A famigerada "reforma administrativa", defendida até mesmo pelo sindicato que deveria nos defender em primeiro lugar, previa ampliar o instituto das contratações temporárias, sem concurso público, descaracterizando assim a impessoalidade e a moralidade do funcionalismo e trazendo consequências deletérias para o clima organizacional e para a adequada prestação de serviços à população. Além disso, ela previa aumentar o preconceito contra a área-meio, colocando seus servidores como sendo de "segunda categoria", sujeitos a toda sorte de ataques e pressões.
E como um verdadeiro sindicato poderia atuar para evitar esses ataques e fazer nossa carreira valorizada de verdade? Primeiramente, devemos falar da equiparação de vencimentos entre os cargos da regulação, pauta negligenciada em torno de uma cosmética "carreira única" que talvez nunca veja a luz. O combate às formas ilegais de terceirização, que em algumas agências beira o absurdo, também deve ser colocado na pauta, assim como a organização de concursos que prevejam a substituição desses postos de trabalho.

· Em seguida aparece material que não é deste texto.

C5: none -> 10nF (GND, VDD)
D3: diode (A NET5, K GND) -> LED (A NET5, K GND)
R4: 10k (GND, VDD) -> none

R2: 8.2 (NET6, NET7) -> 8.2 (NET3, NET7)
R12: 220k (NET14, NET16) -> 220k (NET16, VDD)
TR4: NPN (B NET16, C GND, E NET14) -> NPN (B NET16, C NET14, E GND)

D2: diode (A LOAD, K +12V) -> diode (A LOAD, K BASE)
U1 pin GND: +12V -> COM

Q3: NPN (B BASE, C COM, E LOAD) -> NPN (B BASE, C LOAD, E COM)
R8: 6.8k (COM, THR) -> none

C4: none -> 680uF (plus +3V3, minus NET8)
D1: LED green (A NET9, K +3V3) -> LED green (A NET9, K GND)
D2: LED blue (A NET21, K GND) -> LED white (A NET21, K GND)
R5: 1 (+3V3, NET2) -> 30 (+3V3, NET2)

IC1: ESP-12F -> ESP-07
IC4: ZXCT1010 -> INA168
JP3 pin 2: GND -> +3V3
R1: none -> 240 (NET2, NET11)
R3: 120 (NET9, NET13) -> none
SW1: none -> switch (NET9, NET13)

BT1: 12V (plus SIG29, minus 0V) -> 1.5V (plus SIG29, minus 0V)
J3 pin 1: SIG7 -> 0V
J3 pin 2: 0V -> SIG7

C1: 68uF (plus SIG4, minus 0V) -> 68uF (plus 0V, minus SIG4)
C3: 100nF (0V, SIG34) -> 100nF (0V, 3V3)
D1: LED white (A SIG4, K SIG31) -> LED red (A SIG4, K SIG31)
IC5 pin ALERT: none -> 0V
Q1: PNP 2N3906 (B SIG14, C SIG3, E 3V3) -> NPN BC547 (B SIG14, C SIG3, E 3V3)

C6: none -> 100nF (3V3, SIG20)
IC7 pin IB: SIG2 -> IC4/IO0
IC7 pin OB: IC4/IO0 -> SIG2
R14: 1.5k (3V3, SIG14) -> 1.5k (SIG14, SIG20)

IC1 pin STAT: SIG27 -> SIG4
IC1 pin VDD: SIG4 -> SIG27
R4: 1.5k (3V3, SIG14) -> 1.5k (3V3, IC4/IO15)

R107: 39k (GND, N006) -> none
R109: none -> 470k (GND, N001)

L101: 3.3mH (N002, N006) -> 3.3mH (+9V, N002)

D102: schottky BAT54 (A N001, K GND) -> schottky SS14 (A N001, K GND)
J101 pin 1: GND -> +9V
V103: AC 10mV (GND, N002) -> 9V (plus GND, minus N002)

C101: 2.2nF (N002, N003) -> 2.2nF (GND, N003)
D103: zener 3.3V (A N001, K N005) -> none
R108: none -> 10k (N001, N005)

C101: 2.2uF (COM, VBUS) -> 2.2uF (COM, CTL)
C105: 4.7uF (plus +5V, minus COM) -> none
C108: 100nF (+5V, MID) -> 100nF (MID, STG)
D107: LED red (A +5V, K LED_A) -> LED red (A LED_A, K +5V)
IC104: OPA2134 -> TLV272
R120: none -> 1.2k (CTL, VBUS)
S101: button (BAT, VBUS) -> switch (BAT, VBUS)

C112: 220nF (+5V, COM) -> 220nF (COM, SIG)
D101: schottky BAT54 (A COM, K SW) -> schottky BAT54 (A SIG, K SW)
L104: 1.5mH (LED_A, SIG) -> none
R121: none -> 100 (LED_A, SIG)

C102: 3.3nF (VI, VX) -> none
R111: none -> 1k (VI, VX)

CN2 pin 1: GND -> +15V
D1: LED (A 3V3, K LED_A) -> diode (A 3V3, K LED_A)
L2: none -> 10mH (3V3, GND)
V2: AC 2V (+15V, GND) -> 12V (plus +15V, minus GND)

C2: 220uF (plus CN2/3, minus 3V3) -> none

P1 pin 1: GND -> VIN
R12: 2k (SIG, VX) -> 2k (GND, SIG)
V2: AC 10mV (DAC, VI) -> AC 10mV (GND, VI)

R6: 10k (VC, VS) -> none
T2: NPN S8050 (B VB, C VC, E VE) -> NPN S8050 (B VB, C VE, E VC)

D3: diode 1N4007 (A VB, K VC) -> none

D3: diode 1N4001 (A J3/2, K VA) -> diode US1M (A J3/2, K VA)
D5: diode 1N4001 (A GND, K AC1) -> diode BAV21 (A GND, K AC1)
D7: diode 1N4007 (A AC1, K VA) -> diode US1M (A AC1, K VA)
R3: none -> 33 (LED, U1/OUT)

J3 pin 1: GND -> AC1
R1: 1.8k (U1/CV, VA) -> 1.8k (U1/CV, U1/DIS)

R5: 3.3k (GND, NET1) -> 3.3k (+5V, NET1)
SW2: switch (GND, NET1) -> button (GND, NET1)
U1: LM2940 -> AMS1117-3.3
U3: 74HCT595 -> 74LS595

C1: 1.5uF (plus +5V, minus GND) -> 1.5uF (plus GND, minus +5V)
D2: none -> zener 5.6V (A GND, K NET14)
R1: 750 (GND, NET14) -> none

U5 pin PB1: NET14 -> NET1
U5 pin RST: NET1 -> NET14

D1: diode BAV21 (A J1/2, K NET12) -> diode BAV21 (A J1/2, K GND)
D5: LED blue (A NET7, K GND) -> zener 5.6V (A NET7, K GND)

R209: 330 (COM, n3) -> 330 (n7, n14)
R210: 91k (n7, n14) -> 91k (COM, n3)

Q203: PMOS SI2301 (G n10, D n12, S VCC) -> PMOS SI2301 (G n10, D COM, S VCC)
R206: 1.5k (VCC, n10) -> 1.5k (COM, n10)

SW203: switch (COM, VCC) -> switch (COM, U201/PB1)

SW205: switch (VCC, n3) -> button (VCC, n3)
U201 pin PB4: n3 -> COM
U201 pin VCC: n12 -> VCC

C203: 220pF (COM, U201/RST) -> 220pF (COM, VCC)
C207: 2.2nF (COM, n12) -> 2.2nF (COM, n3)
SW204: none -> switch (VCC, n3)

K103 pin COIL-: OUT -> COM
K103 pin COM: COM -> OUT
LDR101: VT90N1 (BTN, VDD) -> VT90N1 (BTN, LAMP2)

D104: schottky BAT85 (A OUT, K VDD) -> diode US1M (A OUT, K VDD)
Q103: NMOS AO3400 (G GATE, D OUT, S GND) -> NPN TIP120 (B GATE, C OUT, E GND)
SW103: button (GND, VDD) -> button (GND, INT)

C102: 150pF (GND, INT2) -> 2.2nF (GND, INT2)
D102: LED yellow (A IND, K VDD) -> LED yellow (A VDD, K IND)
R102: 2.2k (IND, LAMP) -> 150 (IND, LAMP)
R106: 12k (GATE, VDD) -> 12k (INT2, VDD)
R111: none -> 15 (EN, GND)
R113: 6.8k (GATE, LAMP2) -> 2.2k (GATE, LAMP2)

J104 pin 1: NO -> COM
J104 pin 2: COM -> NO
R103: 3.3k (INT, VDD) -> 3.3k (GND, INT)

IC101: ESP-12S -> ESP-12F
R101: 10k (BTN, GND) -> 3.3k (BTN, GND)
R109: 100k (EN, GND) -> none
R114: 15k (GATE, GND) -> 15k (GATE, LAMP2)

Posicionar-se contra "reformas administrativas" que só querem tirar os poucos direitos que temos ao invés de fazer uma profunda reestruturação da coisa pública não deveria nem ser citada aqui, por ser uma questão moral de qualquer sindicato mas, considerando o atual cenário de inércia sindical, precisa ser falado.
As bases, com seu poder de mobilização que independe de qualquer ação sindical, podem e devem entender melhor sobre todos esses tópicos que acabei de falar, para assim sentirem-se confiantes de unir forças para derrotar uma a uma todas as tentativas de enfraquecimento do funcionalismo.